Structured page parsing data:

· · ·

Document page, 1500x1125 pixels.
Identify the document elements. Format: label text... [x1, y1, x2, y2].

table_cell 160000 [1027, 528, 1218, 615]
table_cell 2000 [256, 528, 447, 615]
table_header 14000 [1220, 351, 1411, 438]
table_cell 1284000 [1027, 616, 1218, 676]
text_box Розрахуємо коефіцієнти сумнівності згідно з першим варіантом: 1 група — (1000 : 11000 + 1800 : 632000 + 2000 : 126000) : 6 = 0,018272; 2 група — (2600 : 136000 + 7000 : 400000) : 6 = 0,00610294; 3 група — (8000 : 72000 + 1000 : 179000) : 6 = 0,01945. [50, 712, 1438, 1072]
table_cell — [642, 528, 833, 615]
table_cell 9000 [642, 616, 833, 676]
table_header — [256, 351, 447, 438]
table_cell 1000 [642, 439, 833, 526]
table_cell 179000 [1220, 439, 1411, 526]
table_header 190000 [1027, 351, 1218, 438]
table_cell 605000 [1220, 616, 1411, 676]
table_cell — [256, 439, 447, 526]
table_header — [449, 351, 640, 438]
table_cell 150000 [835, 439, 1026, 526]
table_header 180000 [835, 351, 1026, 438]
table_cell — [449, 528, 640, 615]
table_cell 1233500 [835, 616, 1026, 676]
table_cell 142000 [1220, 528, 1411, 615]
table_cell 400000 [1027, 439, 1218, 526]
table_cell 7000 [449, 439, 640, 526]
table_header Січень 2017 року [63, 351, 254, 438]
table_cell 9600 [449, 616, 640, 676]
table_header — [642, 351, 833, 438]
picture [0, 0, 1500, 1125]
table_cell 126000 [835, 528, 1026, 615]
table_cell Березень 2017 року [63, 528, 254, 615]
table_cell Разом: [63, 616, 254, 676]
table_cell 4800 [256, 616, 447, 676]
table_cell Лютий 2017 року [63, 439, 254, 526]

· · ·

What you are asked to do: Gather and copy every line of the data in which the string "року" is found.

The answer:
table_header Січень 2017 року [63, 351, 254, 438]
table_cell Березень 2017 року [63, 528, 254, 615]
table_cell Лютий 2017 року [63, 439, 254, 526]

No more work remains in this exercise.